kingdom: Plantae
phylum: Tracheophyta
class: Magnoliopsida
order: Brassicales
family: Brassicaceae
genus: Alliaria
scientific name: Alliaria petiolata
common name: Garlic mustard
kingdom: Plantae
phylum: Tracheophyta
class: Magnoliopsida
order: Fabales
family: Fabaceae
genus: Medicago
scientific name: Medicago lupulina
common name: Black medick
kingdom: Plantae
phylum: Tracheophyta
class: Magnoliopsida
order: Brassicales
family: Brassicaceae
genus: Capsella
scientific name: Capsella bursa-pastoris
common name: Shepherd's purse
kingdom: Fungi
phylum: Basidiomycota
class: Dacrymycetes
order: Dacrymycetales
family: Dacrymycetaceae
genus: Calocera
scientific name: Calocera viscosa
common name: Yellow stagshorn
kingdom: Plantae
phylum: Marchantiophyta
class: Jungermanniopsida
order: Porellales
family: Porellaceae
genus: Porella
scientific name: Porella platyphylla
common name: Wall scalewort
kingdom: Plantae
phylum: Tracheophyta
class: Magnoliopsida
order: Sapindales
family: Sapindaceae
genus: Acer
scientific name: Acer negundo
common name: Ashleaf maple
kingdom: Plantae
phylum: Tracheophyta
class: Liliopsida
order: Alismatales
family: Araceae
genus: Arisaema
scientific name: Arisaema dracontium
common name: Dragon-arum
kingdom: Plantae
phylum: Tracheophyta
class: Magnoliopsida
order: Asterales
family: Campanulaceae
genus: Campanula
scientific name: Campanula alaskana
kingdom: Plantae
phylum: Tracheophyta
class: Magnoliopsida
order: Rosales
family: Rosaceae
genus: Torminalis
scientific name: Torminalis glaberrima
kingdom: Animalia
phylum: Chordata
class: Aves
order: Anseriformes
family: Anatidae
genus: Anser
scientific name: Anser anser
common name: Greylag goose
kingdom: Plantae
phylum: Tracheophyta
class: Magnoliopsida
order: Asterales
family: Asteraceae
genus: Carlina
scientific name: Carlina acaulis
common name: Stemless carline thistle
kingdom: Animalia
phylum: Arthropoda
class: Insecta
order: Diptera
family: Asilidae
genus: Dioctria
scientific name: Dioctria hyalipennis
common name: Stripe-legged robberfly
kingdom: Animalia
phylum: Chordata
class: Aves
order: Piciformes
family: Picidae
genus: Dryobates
+-------+
**WHAT TO DO**
Write out all of the data above line for line, keeping every word and character the same.

**FULL SOLUTION**
kingdom: Plantae
phylum: Tracheophyta
class: Magnoliopsida
order: Brassicales
family: Brassicaceae
genus: Alliaria
scientific name: Alliaria petiolata
common name: Garlic mustard
kingdom: Plantae
phylum: Tracheophyta
class: Magnoliopsida
order: Fabales
family: Fabaceae
genus: Medicago
scientific name: Medicago lupulina
common name: Black medick
kingdom: Plantae
phylum: Tracheophyta
class: Magnoliopsida
order: Brassicales
family: Brassicaceae
genus: Capsella
scientific name: Capsella bursa-pastoris
common name: Shepherd's purse
kingdom: Fungi
phylum: Basidiomycota
class: Dacrymycetes
order: Dacrymycetales
family: Dacrymycetaceae
genus: Calocera
scientific name: Calocera viscosa
common name: Yellow stagshorn
kingdom: Plantae
phylum: Marchantiophyta
class: Jungermanniopsida
order: Porellales
family: Porellaceae
genus: Porella
scientific name: Porella platyphylla
common name: Wall scalewort
kingdom: Plantae
phylum: Tracheophyta
class: Magnoliopsida
order: Sapindales
family: Sapindaceae
genus: Acer
scientific name: Acer negundo
common name: Ashleaf maple
kingdom: Plantae
phylum: Tracheophyta
class: Liliopsida
order: Alismatales
family: Araceae
genus: Arisaema
scientific name: Arisaema dracontium
common name: Dragon-arum
kingdom: Plantae
phylum: Tracheophyta
class: Magnoliopsida
order: Asterales
family: Campanulaceae
genus: Campanula
scientific name: Campanula alaskana
kingdom: Plantae
phylum: Tracheophyta
class: Magnoliopsida
order: Rosales
family: Rosaceae
genus: Torminalis
scientific name: Torminalis glaberrima
kingdom: Animalia
phylum: Chordata
class: Aves
order: Anseriformes
family: Anatidae
genus: Anser
scientific name: Anser anser
common name: Greylag goose
kingdom: Plantae
phylum: Tracheophyta
class: Magnoliopsida
order: Asterales
family: Asteraceae
genus: Carlina
scientific name: Carlina acaulis
common name: Stemless carline thistle
kingdom: Animalia
phylum: Arthropoda
class: Insecta
order: Diptera
family: Asilidae
genus: Dioctria
scientific name: Dioctria hyalipennis
common name: Stripe-legged robberfly
kingdom: Animalia
phylum: Chordata
class: Aves
order: Piciformes
family: Picidae
genus: Dryobates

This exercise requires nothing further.